Westdale Middle School students versed in foreign languages are set apart from other students.
“I’ll be in the neighborhood and just start talking to friends in French and they’re like, ‘What?’” eighth-grader Tabitha Lawrence said.
Some children have parents who speak Spanish or French, but most don’t.
“My mom always tries to speak the language,” eighth-grader Spencer Brewer said. “But she’s not very good.”
Knowing Spanish helps Madeline Anderson, a seventh-grader, with her vocabulary.
“Sometimes, there’s a word I don’t know (in English), but it looks like a word in Spanish,” Anderson said.
Brewer said he stands apart knowing two foreign languages — he takes classes in both French and Spanish.
“Whenever you tell someone you speak another language, they say, ‘Say something,’” Brewer said.
While many of the students speak English in conversation, knowing another language comes in handy “usually for like telling secrets to each other,” eighth-grader Claire Shihadeh said.
Once students finish at Westdale Middle, they will transition into a traditional high school, though they typically come to high school with multiple credits in Spanish or French.

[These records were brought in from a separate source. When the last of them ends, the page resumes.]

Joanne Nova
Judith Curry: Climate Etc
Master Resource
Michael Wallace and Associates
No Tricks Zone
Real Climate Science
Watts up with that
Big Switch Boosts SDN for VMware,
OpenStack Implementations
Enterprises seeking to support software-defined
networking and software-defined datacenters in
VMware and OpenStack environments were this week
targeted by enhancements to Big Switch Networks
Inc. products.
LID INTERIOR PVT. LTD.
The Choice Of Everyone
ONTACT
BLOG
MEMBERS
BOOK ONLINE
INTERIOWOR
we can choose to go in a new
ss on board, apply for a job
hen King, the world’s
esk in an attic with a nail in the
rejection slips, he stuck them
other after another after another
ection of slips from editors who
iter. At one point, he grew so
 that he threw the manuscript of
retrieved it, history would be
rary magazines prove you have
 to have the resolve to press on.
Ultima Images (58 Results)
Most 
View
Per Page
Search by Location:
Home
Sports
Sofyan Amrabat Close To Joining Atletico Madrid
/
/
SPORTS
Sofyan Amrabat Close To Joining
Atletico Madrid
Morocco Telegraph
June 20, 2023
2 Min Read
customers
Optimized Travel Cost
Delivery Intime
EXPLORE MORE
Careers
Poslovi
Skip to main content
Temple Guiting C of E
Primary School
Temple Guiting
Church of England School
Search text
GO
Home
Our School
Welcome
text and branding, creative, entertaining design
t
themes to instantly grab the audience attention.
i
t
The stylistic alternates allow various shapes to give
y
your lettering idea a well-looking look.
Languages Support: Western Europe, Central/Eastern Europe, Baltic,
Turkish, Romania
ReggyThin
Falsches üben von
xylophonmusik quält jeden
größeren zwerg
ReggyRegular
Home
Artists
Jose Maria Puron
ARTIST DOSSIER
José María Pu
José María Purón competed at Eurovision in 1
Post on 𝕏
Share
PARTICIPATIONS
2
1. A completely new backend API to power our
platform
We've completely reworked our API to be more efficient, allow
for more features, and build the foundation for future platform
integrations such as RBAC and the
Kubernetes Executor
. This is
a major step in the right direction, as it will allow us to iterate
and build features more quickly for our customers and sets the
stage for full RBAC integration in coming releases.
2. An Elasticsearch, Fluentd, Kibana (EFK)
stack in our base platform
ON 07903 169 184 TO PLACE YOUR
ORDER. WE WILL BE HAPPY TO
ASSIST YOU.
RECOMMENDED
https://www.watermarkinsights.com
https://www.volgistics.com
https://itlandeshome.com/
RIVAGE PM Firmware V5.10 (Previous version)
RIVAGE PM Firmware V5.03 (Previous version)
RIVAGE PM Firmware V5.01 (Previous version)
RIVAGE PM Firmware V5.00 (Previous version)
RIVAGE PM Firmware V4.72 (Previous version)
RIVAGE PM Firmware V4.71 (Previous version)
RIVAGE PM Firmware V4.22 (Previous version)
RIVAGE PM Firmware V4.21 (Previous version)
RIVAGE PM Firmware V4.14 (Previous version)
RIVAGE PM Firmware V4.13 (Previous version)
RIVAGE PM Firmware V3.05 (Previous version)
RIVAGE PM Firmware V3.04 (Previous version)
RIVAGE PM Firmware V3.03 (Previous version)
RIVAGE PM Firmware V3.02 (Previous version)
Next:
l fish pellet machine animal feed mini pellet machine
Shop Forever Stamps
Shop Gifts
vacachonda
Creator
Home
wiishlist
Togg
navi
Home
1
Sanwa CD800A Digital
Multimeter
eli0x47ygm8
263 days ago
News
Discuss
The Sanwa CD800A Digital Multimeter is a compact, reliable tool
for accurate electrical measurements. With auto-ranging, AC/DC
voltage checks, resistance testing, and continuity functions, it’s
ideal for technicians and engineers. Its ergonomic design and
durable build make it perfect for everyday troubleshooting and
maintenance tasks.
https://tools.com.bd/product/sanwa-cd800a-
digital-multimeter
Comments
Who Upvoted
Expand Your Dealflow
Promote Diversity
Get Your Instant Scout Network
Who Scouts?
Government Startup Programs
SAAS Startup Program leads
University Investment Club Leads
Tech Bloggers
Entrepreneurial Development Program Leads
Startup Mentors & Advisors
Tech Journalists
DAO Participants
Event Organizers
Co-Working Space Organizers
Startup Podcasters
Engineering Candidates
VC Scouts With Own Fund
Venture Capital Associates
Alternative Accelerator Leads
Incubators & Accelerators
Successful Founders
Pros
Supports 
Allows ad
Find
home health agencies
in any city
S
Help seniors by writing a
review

Westdale Middle’s program continues to evolve.
Peterson said high school foreign language teachers have asked Westdale to incorporate more grammar instruction into its program, which Westdale is trying to do. In a similar vein, Peterson said she is working with BR FLAIM to incorporate more writing and grammar into its program as well.
Hidalgo said knowing two languages is more and more crucial in today’s job market.
“The kids have an advantage in the marketplace,” she said.
And knowing multiple languages helps them stand out, Hidalgo said.
“The kids are so proud of being bilingual,” she said. “It makes a great impression.”